Getsy is leading a Bears offense that ranks 23rd in scoring and 28th in yardage, though there’s a unique imbalance that reflects his work to this point. Chicago ranks dead last in passing yardage and first in rushing offense. 

 

It’s a reflection of how Getsy has worked around the Bears’ lack of top-tier talent on offense and found a way to production.  

 

“I don’t look and see that we’re first in rushing, (and) I don’t’ look and see we’re last in passing,” Getsy said. “I really don’t evaluate it each week like that. I think as the season ends, I begin to evaluate how we can grow as a team and where we need to go. That balance has to happen, yes. I think that to be sustainably good, you have to have more balance. That’s real. We know that. But we look at each individual on our team, and we say, ‘What’s the best way for us to win a game?’ We’re going to take that approach every single week as long as I’m here.” 

 

4. Hester heading towards the Hall 

 

Bears great Devin Hester was named one of 15 modern-era finalists for the Pro Football Hall of Fame on Wednesday night, marking the second straight year he has reached this point. 

 

While those who watched and enjoyed Hester’s illustrious career argued he should’ve been a first-ballot selection to Canton, many of the game’s greats immortalized in the Hall of Fame had to wait their turn.

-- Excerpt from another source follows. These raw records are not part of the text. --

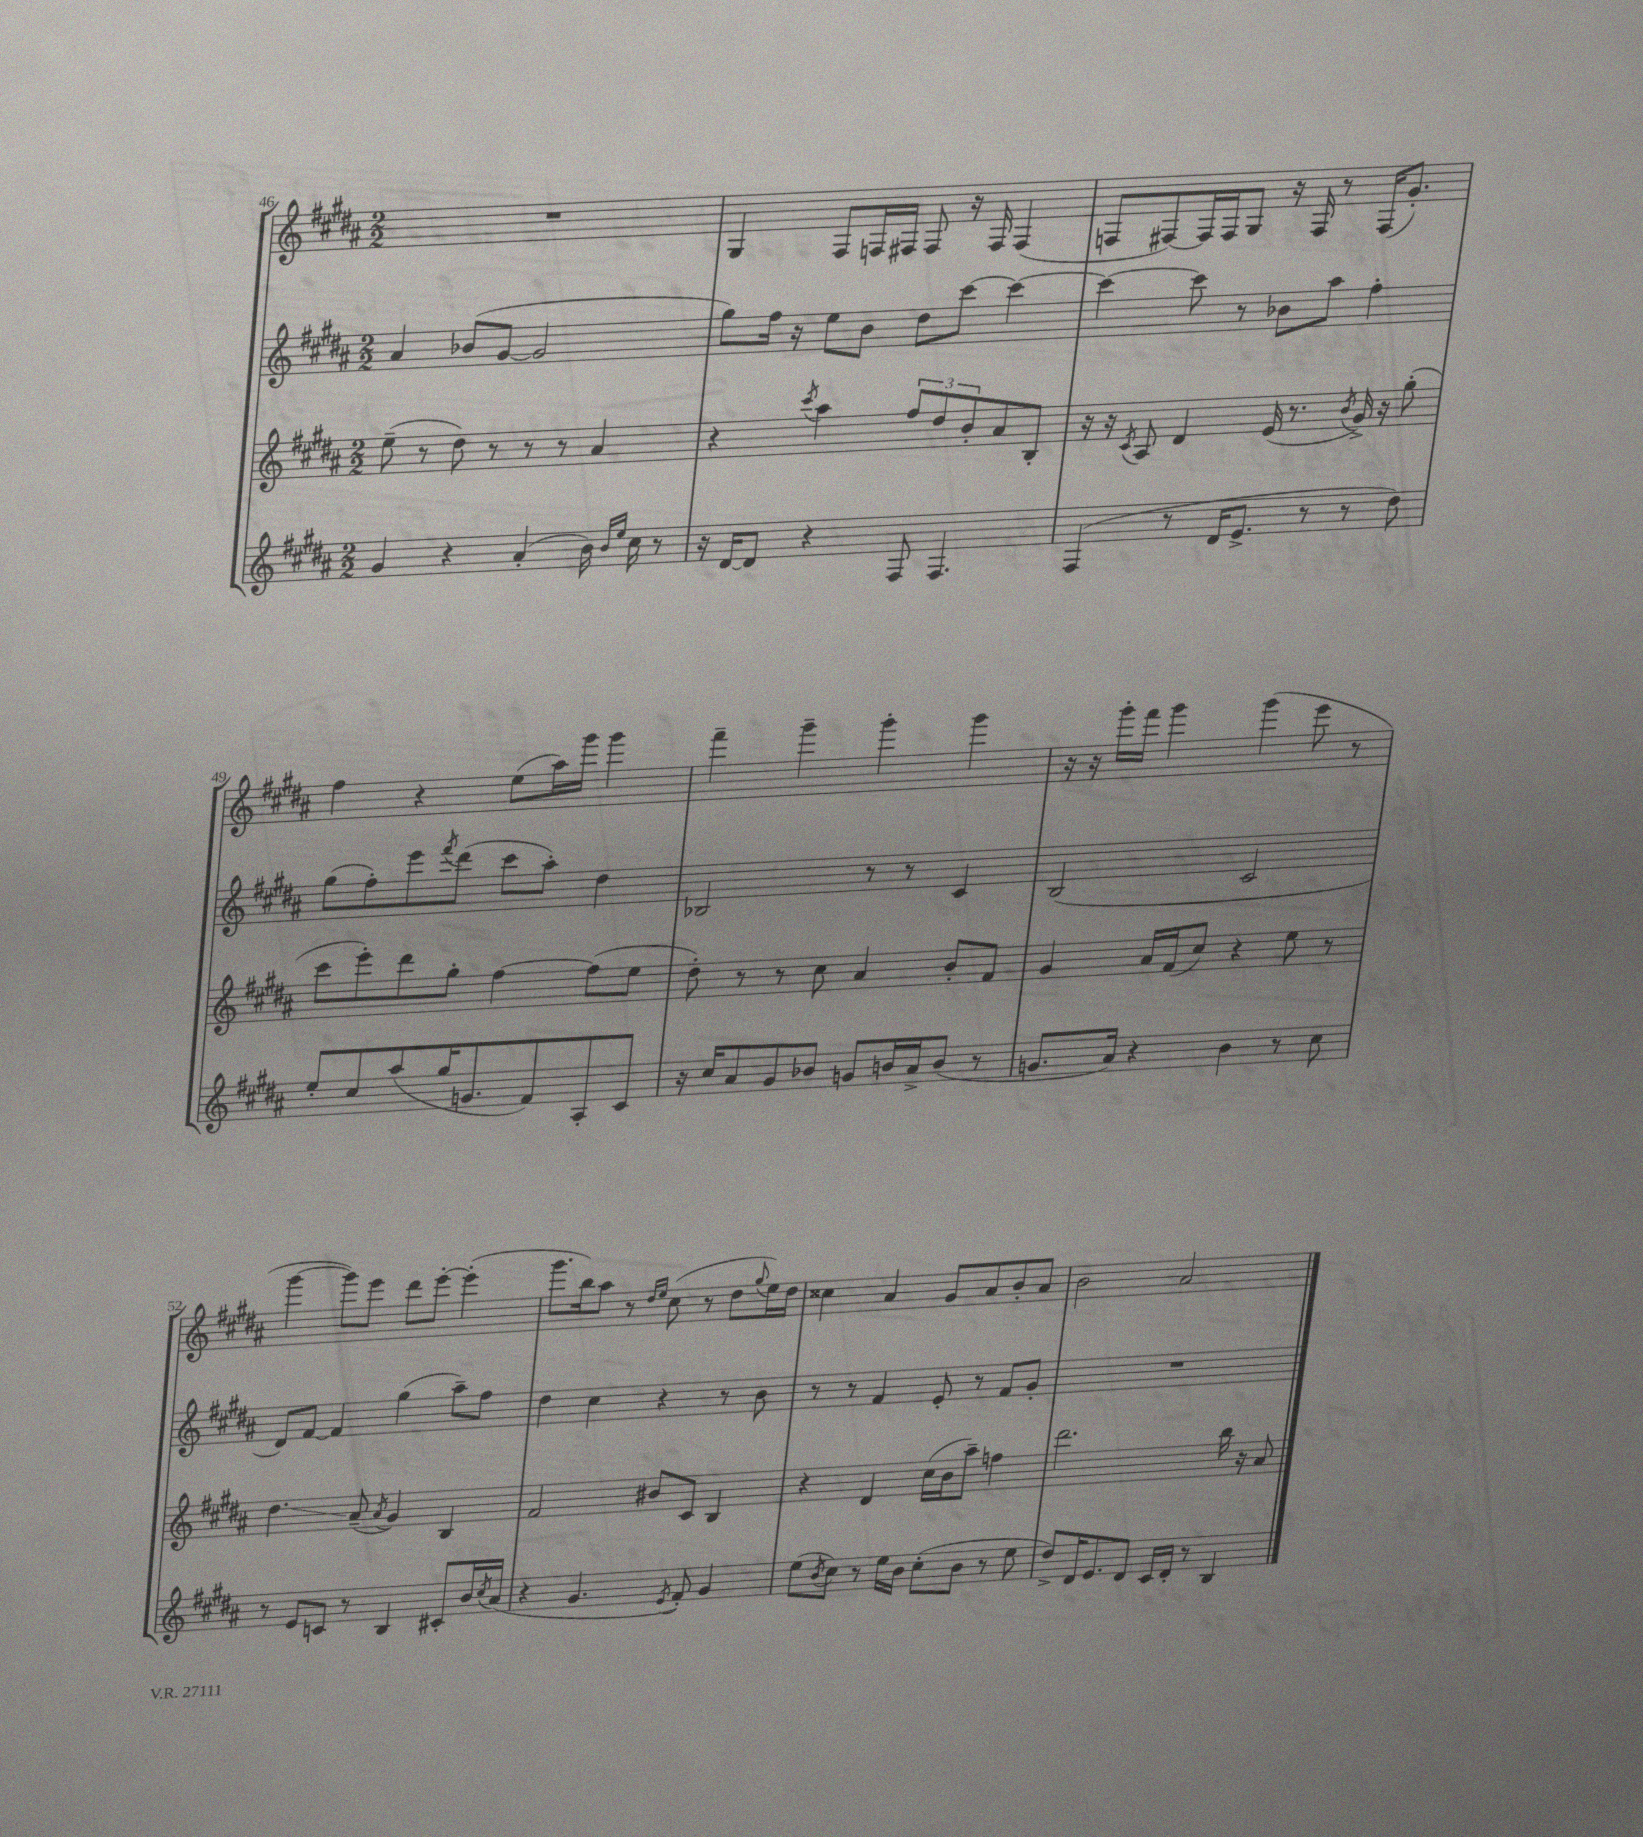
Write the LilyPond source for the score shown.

<<
\new StaffGroup <<
\new Staff = "s0" {
    \clef treble \key b \major \numericTimeSignature \time 2/2
    R1 |
    gis4 fis8 f16 fis16 fis8 r16 fis16 fis4( |
    f8 fis8~) fis16 fis16 gis8 r16 fis16 r8 fis16( gis'8.-.) |
    fis''4 r4 e''8( ais''16) gis'''16 gis'''4 |
    fis'''4-- gis'''4-- gis'''4-. gis'''4 |
    r16 r16 gis'''16-. fis'''16 gis'''4 gis'''4( e'''8 r8 |
    gis'''4~ gis'''8) e'''8 dis'''8 e'''8~-. e'''4-.( |
    gis'''8. b''16) ais''8 r8 \grace { dis''16 e''16 } cis''8( r8 dis''8 \appoggiatura { gis''8 } e''16) dis''16 |
    cisis''4 ais'4 gis'8 ais'8 b'8-. ais'8 |
    b'2 ais'2 \bar "|." |
}
\new Staff = "s1" {
    \clef treble \key b \major \numericTimeSignature \time 2/2
    ais'4 bes'8( gis'8~ gis'2 |
    gis''8) fis''16 r16 e''8 b'8 dis''8 cis'''8~ cis'''4~ |
    cis'''4~ cis'''8 r8 bes'8 ais''8 fis''4-. |
    gis''8( fis''8-.) e'''8 \acciaccatura { fis'''8 } dis'''8( cis'''8 ais''8-.) dis''4 |
    bes2 r8 r8 cis'4 |
    b2( cis'2 |
    dis'8) fis'8~ fis'4 gis''4( ais''8--) fis''8 |
    dis''4 cis''4 r4 r8 b'8 |
    r8 r8 fis'4 e'8-. r8 fis'8 gis'8-. |
    R1 \bar "|." |
}
\new Staff = "s2" {
    \clef treble \key b \major \numericTimeSignature \time 2/2
    e''8--( r8 dis''8) r8 r8 r8 ais'4 |
    r4 \acciaccatura { cis'''8 } ais''4 \tuplet 3/2 { fis''8 dis''8 b'8-. } ais'8 b8-. |
    r16 r16 \acciaccatura { cis'8 } ais8 dis'4 e'16( r8. \acciaccatura { b'8 } gis'16->) r16 gis''8-.( |
    cis'''8 e'''8-.) dis'''8 gis''8-. fis''4~ fis''8( e''8 |
    dis''8-.) r8 r8 cis''8 ais'4 b'8-. fis'8 |
    gis'4 ais'16 fis'16( cis''8) r4 e''8 r8 |
    dis''4.\glissando ais'8--( \acciaccatura { ais'8 } gis'4) b4 |
    fis'2 bis'8 cis'8 b4 |
    r4 dis'4 cis''16( b'16 ais''8--) f''4 |
    dis'''2. b''16 r16 ais'8 \bar "|." |
}
\new Staff = "s3" {
    \clef treble \key b \major \numericTimeSignature \time 2/2
    gis'4 r4 ais'4-.( b'16) \grace { b'16 e''16 } cis''16 r8 |
    r16 dis'16~ dis'8 r4 fis8 fis4. |
    fis4( r8 dis'16 e'8.-> r8 r8 dis''8) |
    e''8-. cis''8 ais''8( gis''16 g'8. fis'8) ais8-. cis'8 |
    r16 cis''16 ais'8 gis'8 bes'8 g'8 b'16 ais'16-> b'8( r8 |
    g'8. ais'16) r4 b'4 r8 cis''8 |
    r8 e'8 c'8 r8 b4 cis'8-. b'16 \acciaccatura { cis''8 } ais'16( |
    r4 gis'4. \acciaccatura { e'8 } fis'8-.) gis'4 |
    e''8( \acciaccatura { b'8 } cis''8) r8 e''16 b'16 cis''8-.( b'8 r8 e''8 |
    dis''8->) dis'16 e'8. dis'8 cis'16 dis'16-. r8 b4 \bar "|." |
}
>>
>>
\layout { \context { \Score currentBarNumber = #46 } }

It seems Hester could find the same fortunes his second time on the ballot. 

 

Hester is the NFL’s all-time leader in return touchdowns with 20 scores, including 14 punt return touchdowns. He played eight of his 11 NFL seasons with the Bears, recording all but one of his return touchdowns for Chicago. 

 

“Whenever you say that somebody is the best at a position in the NFL, when you say they’re the best, the greatest of all time, he should be in the Hall of Fame,” former Bears head coach Lovie Smith told me in 2017 after Hester officially announced his retirement. 

 

Current Bears special-teams coordinator Richard Hightower sees the case for Hester similarly to Smith. 

 

“If you want to talk what the Hall of Fame is supposed to represent, it’s supposed to represent being the best players at their positions — the best players to ever play the game,” Hightower said. “I don’t think that there’s a question that Devin Hester is the best player at the return position.” 

 

The Pro Football Hall of Fame class of 2023 will be first announced in February during Super Bowl weekend in Arizona. 

 

Quote to note 

 

“Always encouraging, always upbeat, always thoughtful, and it’s been a joy to get to know her this last year.” 

 

―Bears head coach Matt Eberflus, on team matriarch Virginia McCaskey, who turned 100 on Thursday 

 

Injury report 

 

QB Justin Fields (hip) — Fields suffered this latest injury during last Sunday’s loss in Detroit and has been ruled out for the season finale at Soldier Field. 

 

CB Kyler Gordon (groin) — The rookie Gordon appeared on the injury report with the groin injury on Thursday, an indication he suffered the injury during practice.  

 

CB Jaylon Jones (concussion) — After suffering a concussion at Ford Field, Jones has not yet been cleared from the protocol. 

 

WR Dante Pettis (head) — It was good to see Pettis back with the Bears after being checked into a Detroit hospital with reports of blurred vision. 

 

OL Ja’Tyre Carter (back) — A sixth-round pick to the Bears, the rookie Carter could see his first snaps on offense Sunday. 

 

TE Trevon Wesco (ankle) — Wesco has been dealing with nagging injuries down the stretch run — first a calf issue and now this ankle ailment. 

 

LS Patrick Scales (neck) — Scales has played 102 games with the Bears over the last eight years, and hasn’t missed a game since missing the 2017 season with a torn ACL. 

 

Emma’s Prediction (12-4): Vikings 28, Bears 16 

 

With all due respect to Nathan Peterman, this Bears offense isn’t the same without Justin Fields leading the way. The Vikings have struggled defensively but will settle in against this shorthanded bunch. Chicago will end its season losing 10 straight.